In an old town bakery a selfish father and his obnoxious daughter are busy making bread for the shop. One day, while the father is out, a mysterious good woman dressed in old rags, with dust on her cheeks walks into the shop and asks for some bread. The bakers daughter was not willing to give this old woman some bread for no money in return. After the old woman asks her again, the daughter then pulls of a tiny piece of dough and puts it into the oven, with a batch of other loafs to cook. When the daughter opens the oven, she see’s that the dough had risen so that it was the largest loaf in the oven. The daughter wasn’t going to give that to the old woman so she tore off an even smaller piece of dough and placed it in the oven under another batch of loafs. This then baked to an even bigger loaf that the first one, but still she did not give it to the old woman and instead tossed back her hair and put an even smaller piece of dough into the oven with a batch of fairy cakes. When the girl turned to see the loaf, it had risen so it was the biggest of all three. The daughter said why, who, who? but the woman but raised her stick and taps the daughter on the shoulder turning her into an owl. The daughter then fly’s out the shop hooting away, never to ask who is anybody again.


When thinking about how to tell the creation myth in one image I though about how the Egypt myths were very detailed in drawings and symbols when telling their stories. With this in mind I decided to follow the theme. Because their were so many characters and important parts in the myth, I realised that I had to do something that had a lot of detail in it but was simple in understanding it. Drawing each of the gods and arranging them as they would have been created or their functions as gods then writing their names and functions on them gave the viewer an easier way to understand the myth. I also thought it gave the drawing a different story like approach which worked well.
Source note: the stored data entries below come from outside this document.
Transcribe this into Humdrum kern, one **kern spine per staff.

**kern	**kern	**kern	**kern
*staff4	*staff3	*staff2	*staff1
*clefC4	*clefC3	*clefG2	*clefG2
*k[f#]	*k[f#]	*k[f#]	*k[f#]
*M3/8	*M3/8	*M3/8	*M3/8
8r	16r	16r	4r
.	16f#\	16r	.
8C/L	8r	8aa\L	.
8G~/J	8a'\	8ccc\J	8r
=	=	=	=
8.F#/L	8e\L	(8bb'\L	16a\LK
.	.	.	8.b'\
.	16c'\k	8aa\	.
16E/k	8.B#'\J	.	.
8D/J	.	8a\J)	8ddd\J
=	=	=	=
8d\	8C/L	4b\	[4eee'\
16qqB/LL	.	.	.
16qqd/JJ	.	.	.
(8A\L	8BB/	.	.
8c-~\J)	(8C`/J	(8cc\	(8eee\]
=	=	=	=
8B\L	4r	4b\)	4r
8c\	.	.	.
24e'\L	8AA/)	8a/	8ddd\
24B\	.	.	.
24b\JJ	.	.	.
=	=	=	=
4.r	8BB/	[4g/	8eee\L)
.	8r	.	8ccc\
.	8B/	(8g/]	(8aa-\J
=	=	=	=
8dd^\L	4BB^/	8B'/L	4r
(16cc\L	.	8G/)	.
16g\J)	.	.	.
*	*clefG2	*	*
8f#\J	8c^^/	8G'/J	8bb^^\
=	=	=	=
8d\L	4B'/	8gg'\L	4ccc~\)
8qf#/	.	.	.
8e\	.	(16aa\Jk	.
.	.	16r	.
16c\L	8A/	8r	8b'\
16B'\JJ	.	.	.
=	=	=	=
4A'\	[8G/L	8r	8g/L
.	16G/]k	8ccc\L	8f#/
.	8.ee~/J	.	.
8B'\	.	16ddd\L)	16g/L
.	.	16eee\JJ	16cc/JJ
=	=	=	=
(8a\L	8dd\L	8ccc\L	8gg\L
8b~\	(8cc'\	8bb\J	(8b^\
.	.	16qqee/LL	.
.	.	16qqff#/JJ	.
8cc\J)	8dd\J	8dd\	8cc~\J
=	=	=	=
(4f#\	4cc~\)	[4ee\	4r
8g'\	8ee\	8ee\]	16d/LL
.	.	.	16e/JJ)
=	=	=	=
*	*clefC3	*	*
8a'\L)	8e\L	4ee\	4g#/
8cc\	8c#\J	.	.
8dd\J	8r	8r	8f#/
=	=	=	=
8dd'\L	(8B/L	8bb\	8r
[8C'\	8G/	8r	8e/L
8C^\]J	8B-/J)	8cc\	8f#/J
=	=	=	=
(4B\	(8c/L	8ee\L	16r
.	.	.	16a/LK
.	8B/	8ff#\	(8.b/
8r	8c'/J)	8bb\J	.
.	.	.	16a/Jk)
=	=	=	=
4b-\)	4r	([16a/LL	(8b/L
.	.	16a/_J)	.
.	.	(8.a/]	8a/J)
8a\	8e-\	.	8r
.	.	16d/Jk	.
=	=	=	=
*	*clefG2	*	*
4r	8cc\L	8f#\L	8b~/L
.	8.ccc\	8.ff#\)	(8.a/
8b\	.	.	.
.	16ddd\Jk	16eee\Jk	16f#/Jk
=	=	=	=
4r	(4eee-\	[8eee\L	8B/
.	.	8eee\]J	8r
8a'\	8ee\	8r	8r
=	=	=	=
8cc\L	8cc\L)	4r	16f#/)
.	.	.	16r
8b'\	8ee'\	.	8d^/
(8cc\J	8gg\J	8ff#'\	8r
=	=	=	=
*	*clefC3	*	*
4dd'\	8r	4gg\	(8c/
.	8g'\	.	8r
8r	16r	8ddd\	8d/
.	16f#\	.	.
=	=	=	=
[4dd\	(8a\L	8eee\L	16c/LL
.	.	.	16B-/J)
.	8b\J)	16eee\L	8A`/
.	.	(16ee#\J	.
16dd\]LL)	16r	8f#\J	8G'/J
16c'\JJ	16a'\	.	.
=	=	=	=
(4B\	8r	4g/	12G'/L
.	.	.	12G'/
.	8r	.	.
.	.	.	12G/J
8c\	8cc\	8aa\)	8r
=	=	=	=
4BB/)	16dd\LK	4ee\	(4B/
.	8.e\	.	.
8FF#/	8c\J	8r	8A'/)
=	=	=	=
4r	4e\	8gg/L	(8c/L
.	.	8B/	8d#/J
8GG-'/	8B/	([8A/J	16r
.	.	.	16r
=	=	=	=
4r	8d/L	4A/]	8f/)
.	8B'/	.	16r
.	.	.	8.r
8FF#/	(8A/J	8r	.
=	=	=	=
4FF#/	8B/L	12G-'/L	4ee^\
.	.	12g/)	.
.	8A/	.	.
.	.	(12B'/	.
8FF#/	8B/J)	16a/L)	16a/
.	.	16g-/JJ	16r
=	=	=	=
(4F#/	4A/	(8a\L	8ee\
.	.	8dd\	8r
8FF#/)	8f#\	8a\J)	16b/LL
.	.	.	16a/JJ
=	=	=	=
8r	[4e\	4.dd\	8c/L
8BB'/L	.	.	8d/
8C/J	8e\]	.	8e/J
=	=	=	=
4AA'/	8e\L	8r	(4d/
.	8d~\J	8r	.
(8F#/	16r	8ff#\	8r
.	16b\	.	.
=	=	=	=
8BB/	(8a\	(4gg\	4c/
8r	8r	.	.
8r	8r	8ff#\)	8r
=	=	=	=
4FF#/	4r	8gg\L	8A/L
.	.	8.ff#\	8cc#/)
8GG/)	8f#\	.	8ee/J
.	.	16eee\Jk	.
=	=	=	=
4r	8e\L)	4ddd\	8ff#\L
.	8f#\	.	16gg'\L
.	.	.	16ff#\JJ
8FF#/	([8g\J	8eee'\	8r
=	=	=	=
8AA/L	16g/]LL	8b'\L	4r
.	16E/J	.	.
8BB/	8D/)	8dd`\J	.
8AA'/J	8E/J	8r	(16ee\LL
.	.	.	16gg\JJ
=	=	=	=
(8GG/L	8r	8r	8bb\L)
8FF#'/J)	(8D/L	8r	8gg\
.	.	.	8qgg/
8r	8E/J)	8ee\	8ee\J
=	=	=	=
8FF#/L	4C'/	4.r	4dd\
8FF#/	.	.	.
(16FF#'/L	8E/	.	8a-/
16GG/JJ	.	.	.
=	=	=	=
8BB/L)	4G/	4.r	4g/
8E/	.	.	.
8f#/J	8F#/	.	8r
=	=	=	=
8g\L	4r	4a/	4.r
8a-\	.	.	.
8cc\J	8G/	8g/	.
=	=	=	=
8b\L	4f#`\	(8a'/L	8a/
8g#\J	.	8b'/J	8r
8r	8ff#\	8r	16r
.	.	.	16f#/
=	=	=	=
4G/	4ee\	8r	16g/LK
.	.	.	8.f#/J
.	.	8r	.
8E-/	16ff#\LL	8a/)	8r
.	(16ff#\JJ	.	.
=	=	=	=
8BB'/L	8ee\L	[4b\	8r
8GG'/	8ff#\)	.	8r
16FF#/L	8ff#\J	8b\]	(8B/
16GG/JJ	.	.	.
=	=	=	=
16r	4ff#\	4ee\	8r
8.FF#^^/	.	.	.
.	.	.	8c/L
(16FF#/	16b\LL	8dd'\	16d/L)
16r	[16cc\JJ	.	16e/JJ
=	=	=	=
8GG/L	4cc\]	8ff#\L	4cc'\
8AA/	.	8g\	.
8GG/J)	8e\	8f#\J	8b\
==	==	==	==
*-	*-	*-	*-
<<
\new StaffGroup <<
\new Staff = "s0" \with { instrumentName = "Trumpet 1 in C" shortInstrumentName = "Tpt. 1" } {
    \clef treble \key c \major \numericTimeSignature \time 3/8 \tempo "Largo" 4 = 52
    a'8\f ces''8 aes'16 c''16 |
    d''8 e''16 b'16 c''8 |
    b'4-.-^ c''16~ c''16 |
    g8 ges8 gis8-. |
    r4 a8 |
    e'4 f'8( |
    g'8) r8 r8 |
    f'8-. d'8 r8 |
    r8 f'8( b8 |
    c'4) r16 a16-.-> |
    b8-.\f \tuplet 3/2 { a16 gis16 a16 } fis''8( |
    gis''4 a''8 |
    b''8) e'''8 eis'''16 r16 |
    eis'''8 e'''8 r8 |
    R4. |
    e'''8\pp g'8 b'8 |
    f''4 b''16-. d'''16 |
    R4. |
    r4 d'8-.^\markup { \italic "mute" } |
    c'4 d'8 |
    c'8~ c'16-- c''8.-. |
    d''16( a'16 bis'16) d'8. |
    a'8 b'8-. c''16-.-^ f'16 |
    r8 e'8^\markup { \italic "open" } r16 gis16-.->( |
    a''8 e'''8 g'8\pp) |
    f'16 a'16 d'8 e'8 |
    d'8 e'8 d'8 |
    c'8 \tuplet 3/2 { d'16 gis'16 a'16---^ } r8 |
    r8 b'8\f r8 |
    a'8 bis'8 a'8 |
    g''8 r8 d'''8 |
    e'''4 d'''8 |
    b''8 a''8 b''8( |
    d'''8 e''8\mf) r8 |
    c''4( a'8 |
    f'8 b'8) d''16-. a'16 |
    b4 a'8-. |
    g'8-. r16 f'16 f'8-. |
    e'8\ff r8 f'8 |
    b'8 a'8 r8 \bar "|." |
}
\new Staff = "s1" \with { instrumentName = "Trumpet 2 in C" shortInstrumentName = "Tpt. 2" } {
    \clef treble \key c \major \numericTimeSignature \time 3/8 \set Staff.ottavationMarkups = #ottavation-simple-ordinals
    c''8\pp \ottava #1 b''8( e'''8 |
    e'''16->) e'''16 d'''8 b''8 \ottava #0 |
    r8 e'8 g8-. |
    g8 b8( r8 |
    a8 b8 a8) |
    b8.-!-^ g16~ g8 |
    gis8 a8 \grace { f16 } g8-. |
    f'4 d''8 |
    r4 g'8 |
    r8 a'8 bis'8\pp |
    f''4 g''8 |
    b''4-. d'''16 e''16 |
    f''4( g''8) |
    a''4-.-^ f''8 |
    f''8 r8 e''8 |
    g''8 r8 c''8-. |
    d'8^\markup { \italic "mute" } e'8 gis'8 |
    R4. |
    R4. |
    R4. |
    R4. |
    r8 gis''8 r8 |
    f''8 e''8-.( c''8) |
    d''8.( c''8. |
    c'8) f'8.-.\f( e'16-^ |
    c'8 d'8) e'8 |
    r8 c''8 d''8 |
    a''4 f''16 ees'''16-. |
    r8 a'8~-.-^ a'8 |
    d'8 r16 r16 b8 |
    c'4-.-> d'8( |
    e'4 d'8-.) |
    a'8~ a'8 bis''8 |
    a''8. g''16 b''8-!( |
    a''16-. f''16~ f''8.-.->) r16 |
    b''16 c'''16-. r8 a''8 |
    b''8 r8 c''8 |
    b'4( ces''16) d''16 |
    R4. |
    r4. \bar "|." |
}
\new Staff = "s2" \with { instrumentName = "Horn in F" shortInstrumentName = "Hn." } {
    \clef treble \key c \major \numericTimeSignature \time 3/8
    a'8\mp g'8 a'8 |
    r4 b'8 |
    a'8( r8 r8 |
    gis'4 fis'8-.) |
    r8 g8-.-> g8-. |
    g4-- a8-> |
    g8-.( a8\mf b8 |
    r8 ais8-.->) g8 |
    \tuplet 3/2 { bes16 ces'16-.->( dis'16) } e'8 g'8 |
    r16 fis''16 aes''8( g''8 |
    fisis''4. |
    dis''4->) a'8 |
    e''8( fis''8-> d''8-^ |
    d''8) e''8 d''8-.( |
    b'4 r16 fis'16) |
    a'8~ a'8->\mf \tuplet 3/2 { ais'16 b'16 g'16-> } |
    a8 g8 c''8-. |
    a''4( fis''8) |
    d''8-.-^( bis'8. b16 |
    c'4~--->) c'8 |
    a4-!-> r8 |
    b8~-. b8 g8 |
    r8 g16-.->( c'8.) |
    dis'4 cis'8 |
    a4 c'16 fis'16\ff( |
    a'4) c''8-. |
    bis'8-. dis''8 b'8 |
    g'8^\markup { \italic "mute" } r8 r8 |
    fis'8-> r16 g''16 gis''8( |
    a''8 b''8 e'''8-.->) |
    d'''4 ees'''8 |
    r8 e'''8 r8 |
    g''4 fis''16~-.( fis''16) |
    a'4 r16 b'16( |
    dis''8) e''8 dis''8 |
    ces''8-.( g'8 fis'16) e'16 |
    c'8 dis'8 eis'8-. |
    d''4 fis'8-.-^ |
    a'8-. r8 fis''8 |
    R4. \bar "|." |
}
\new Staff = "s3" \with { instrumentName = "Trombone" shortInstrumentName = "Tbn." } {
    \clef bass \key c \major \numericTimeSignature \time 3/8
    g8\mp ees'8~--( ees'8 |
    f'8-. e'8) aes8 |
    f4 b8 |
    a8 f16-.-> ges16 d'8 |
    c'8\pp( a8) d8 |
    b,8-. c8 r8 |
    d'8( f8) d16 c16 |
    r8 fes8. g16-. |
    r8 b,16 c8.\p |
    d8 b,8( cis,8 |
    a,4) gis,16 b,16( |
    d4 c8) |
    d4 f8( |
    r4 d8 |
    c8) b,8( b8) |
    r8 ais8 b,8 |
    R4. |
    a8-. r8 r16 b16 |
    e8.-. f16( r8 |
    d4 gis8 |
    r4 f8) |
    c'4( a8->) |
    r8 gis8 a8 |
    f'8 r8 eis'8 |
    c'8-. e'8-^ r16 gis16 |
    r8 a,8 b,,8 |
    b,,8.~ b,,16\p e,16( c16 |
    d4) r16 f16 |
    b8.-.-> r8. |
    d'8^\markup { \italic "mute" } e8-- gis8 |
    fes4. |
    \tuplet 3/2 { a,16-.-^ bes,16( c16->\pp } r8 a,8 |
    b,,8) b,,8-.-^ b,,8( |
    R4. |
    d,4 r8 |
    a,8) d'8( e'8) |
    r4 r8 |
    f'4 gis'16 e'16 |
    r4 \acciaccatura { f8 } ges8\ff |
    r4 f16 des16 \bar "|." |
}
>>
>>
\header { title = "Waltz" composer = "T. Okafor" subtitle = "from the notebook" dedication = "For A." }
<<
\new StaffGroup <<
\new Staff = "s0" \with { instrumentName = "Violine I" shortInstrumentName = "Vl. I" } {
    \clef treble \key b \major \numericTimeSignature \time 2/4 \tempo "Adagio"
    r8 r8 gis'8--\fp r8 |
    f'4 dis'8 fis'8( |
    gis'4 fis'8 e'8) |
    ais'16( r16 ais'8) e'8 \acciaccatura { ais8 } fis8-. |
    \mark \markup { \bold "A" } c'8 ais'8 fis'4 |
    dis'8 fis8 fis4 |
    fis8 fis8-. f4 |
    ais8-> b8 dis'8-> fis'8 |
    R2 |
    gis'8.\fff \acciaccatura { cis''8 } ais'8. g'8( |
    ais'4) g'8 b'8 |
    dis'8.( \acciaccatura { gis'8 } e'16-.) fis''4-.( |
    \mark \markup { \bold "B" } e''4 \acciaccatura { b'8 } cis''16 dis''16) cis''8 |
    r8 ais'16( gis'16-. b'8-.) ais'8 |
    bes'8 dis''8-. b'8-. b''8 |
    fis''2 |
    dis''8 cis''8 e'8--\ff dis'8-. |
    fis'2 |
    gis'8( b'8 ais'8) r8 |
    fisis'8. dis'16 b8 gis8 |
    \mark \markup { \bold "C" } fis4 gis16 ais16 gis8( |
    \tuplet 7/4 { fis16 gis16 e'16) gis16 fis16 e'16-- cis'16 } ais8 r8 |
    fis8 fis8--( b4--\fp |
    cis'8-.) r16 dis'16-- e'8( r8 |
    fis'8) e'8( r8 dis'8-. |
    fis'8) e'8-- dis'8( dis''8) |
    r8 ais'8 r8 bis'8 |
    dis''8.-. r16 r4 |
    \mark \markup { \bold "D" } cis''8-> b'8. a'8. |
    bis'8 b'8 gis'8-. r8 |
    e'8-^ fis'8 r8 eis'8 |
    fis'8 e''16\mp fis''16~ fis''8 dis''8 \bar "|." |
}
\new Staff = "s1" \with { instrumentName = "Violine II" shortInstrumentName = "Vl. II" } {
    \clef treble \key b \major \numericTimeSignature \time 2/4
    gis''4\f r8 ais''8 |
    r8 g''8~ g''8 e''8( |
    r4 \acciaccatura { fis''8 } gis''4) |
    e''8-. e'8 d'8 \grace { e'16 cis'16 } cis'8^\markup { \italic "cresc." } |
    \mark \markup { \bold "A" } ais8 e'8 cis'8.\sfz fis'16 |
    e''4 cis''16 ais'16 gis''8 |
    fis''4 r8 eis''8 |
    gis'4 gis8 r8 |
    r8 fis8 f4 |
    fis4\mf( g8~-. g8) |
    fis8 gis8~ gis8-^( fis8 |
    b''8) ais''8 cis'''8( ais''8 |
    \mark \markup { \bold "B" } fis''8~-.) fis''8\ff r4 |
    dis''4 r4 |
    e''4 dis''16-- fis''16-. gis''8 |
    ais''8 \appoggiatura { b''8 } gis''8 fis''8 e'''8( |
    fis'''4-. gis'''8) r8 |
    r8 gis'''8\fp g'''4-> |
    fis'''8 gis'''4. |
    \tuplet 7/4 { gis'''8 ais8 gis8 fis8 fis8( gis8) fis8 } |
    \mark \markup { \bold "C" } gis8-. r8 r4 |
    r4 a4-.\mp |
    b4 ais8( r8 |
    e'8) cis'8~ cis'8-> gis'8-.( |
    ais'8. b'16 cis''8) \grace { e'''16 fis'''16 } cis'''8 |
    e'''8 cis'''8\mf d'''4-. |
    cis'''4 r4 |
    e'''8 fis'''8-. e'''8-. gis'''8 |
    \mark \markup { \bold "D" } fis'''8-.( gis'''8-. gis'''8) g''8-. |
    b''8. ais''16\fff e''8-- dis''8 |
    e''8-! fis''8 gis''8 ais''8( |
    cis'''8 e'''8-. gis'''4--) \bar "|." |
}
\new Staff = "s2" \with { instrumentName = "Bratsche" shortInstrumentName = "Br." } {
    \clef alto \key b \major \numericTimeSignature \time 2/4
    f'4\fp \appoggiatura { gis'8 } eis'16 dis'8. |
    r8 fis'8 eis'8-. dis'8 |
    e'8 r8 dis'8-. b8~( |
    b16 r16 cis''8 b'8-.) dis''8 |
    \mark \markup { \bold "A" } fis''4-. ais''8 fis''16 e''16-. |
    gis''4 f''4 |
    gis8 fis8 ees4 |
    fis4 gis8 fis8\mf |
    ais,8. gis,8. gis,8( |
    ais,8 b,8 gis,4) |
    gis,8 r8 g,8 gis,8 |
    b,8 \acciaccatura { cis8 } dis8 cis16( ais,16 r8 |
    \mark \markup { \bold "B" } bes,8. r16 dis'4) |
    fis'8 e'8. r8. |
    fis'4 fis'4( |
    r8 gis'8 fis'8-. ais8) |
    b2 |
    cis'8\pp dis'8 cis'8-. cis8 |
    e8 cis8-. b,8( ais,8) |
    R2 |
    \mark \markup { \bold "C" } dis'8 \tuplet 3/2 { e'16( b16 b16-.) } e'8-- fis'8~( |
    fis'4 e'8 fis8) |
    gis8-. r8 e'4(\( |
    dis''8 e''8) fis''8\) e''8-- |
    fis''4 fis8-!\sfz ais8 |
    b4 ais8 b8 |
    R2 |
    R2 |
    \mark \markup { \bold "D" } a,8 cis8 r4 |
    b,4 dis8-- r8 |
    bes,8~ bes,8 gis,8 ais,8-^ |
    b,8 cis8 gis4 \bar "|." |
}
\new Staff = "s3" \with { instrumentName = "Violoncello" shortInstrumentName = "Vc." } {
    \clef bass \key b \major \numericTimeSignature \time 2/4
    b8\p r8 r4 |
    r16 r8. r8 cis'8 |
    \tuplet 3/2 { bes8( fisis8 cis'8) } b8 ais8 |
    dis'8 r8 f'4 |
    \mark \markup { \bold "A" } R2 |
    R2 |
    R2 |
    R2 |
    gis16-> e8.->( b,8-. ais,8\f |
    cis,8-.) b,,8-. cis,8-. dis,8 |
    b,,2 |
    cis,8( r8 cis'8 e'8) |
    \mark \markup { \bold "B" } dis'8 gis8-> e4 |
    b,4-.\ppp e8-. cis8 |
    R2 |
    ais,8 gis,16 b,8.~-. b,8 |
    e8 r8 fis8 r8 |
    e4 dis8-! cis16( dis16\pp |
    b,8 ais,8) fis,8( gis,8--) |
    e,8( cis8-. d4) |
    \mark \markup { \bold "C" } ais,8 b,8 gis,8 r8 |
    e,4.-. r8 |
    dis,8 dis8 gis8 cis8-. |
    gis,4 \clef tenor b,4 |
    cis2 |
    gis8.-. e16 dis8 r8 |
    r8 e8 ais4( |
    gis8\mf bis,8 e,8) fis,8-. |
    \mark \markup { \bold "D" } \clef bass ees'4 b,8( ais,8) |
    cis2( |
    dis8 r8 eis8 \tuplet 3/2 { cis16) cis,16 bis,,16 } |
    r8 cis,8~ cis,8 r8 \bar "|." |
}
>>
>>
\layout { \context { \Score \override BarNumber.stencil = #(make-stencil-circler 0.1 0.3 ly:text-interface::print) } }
Egyption Creation Myth – The Creation of the Gods

In the beginning their was only a swirling watery chaos called Nu. Out of these waters rose Atum, creating itself from its thoughts and force of its will. It was neither male or female and created a hill for there was nowhere to stand.
Atum was alone in the world and had one seeing eye that could roam the universe.
Joining with its shadow Atum created a son spitting him out and making him god of the air, and vomited out his daughter Tefnut who was made goddess of moisture and mist.
Carrying on the act of creation, Shu and Tefnut established a social order and were given the task of separating the chaos into principles of law, order and stability. The chaos was ordered into light and dark and this was called Maat which formed the principles of life and took the form of a feather, light and pure.
Shu and Tefnut then produced Nut the goddess of the sky and Geb the god of earth. At first they were tangled as one but Shu pushed Nut into the sky, arched over Geb as the earth. They longed to be together but to fulfil their functions as Maat, they had to be apart.
Nut produced rain for Geb, who made things grow on earth. As the sky Nut gave birth to the sun every night at dawn, which made its way across the earth during the day before dying at sunset.
Shu and Tefnut produced the other gods, Isis the queen of the gods, Hathor, the goddess of love and beauty, Osiris the god of wisdom and justice, Seth the god of evil, Thoth the god of wisdom and Nephthy’s the protectress of the dead.
Shu and Tefnut become lost in the watery chaos of Nu as the order of Maat was not fully separated. Atum with his one eye, sent it off around the universe in search of his children. In time Shu and Tefnut returned with the eye. Atum was so happy that he wept with tears of joy, and where these tears hit the earth the first men grew.